[Saved data entries]
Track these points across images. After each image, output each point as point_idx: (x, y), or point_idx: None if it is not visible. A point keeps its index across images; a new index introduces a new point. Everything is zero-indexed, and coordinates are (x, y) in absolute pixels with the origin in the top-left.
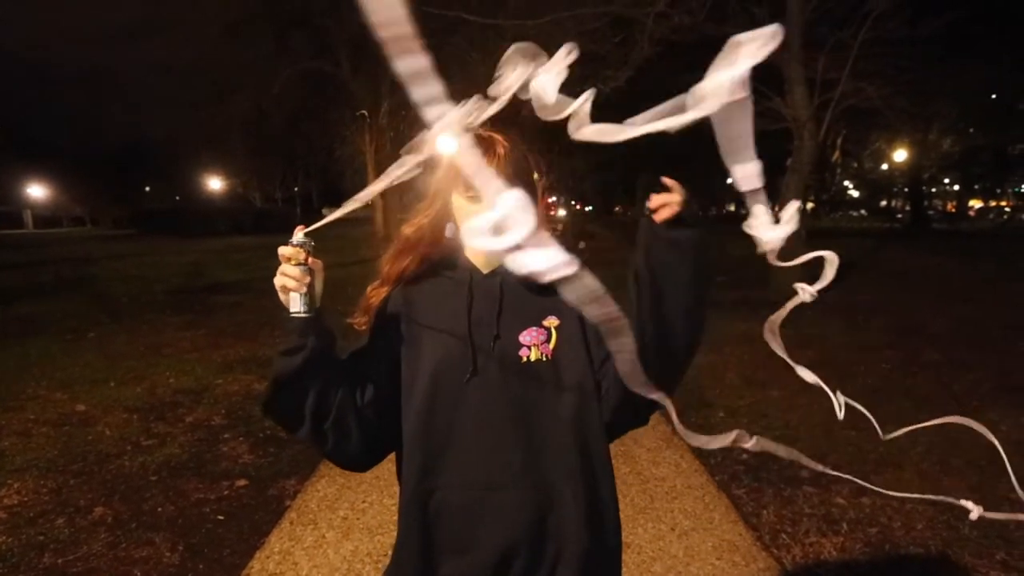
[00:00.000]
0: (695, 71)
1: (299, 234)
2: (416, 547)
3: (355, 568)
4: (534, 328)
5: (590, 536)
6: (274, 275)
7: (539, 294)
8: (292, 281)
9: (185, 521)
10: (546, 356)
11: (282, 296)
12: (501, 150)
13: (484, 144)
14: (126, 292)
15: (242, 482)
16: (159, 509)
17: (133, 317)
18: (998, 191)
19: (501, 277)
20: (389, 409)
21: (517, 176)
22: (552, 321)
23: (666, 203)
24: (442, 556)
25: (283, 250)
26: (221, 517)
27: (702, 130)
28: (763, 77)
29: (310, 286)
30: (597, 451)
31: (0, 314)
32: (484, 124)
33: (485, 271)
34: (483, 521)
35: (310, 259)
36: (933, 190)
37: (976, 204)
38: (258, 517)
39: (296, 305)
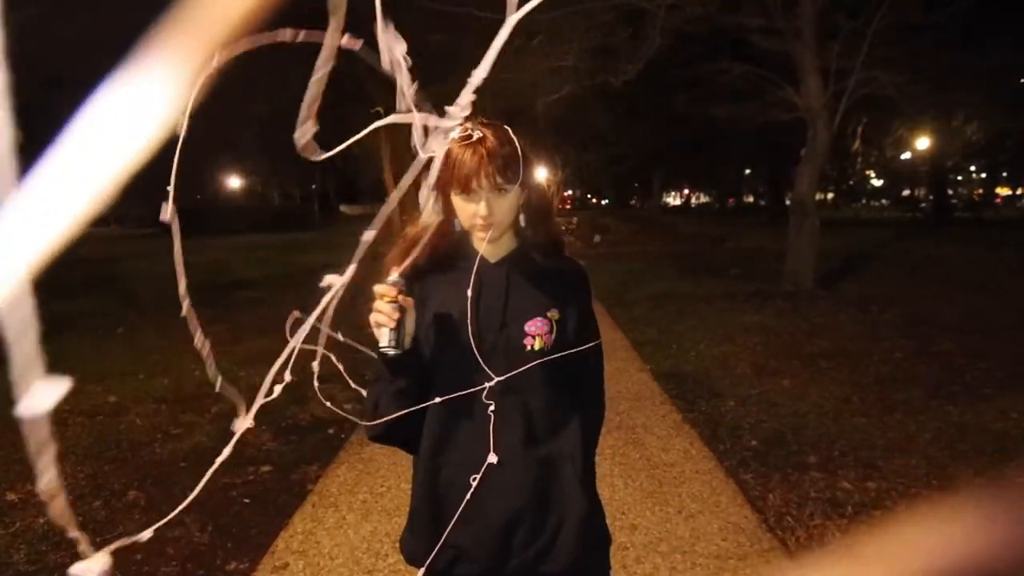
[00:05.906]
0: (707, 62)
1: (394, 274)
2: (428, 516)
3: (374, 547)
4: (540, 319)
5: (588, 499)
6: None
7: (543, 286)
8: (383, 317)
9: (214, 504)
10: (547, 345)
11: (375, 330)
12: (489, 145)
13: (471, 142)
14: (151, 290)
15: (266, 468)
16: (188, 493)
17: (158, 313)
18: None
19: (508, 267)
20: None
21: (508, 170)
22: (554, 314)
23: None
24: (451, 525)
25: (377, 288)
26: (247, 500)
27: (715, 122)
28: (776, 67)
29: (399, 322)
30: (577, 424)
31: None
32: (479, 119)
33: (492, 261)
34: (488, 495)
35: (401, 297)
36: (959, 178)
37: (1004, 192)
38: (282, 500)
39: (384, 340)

* Problem details: Without the images, write out all of the records exactly.

* Answer section:
Track these points across images. After each image, output each point as point_idx: (x, y), or point_idx: None if it is not visible. A point keeps its index across images; a new index introduces a new point. Everything is zero-indexed, and coordinates are (x, y) in absolute pixels with the origin in the top-left.
[00:00.000]
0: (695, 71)
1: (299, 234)
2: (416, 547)
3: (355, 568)
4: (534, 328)
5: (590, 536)
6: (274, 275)
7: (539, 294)
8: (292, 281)
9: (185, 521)
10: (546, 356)
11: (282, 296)
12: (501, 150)
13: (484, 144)
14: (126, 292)
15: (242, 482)
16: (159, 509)
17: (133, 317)
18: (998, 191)
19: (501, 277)
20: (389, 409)
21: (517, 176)
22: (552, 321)
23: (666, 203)
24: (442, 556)
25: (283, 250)
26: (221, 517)
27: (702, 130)
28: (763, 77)
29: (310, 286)
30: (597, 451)
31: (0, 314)
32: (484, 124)
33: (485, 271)
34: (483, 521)
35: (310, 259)
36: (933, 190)
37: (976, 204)
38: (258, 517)
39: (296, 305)
[00:05.906]
0: (707, 62)
1: (394, 274)
2: (428, 516)
3: (374, 547)
4: (540, 319)
5: (588, 499)
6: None
7: (543, 286)
8: (383, 317)
9: (214, 504)
10: (547, 345)
11: (375, 330)
12: (489, 145)
13: (471, 142)
14: (151, 290)
15: (266, 468)
16: (188, 493)
17: (158, 313)
18: None
19: (508, 267)
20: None
21: (508, 170)
22: (554, 314)
23: None
24: (451, 525)
25: (377, 288)
26: (247, 500)
27: (715, 122)
28: (776, 67)
29: (399, 322)
30: (577, 424)
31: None
32: (479, 119)
33: (492, 261)
34: (488, 495)
35: (401, 297)
36: (959, 178)
37: (1004, 192)
38: (282, 500)
39: (384, 340)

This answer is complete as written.